▸ **Problem statement**:
Reproduce word for word the stretch of the records below from the line containing "scientific name: Laportea aestuans" through the line containing "scientific name: Rhinanthus glacialis", including both of those lines.

▸ **Exercise input**:
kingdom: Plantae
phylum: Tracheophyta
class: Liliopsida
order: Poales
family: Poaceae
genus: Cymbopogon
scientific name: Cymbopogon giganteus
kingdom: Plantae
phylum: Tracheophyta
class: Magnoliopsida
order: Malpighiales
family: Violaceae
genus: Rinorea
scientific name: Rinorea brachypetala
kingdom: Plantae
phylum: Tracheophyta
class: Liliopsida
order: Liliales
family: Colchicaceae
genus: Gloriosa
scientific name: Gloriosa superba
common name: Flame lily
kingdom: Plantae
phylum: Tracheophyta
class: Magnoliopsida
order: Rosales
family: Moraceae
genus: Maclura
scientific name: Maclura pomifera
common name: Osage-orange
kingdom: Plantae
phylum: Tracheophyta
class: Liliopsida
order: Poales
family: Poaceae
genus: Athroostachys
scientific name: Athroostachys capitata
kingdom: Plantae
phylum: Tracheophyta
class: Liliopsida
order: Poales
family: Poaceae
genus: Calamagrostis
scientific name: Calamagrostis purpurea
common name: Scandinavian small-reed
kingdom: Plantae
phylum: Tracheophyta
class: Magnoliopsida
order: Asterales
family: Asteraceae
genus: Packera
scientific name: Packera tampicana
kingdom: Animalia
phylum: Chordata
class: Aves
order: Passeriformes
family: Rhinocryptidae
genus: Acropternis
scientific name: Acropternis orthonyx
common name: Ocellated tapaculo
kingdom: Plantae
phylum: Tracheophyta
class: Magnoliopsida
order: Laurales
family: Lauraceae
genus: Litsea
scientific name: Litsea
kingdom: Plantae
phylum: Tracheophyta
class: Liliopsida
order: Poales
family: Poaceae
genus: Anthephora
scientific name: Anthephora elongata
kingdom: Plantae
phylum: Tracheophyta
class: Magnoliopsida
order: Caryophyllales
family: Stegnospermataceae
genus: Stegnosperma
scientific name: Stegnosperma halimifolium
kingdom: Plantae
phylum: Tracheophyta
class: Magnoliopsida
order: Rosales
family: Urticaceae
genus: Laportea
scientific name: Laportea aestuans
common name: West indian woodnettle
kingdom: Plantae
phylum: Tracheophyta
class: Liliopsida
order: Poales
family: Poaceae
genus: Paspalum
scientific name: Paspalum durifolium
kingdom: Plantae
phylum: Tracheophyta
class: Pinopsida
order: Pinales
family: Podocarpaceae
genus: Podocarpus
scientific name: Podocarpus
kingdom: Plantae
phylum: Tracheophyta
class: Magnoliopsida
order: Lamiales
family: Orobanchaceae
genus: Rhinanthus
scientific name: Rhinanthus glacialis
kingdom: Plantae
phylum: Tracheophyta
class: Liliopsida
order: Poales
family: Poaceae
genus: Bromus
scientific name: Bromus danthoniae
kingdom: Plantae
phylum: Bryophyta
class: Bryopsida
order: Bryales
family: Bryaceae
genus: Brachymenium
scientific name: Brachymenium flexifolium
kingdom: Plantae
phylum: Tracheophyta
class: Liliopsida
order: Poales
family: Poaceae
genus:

▸ **Answer below**:
scientific name: Laportea aestuans
common name: West indian woodnettle
kingdom: Plantae
phylum: Tracheophyta
class: Liliopsida
order: Poales
family: Poaceae
genus: Paspalum
scientific name: Paspalum durifolium
kingdom: Plantae
phylum: Tracheophyta
class: Pinopsida
order: Pinales
family: Podocarpaceae
genus: Podocarpus
scientific name: Podocarpus
kingdom: Plantae
phylum: Tracheophyta
class: Magnoliopsida
order: Lamiales
family: Orobanchaceae
genus: Rhinanthus
scientific name: Rhinanthus glacialis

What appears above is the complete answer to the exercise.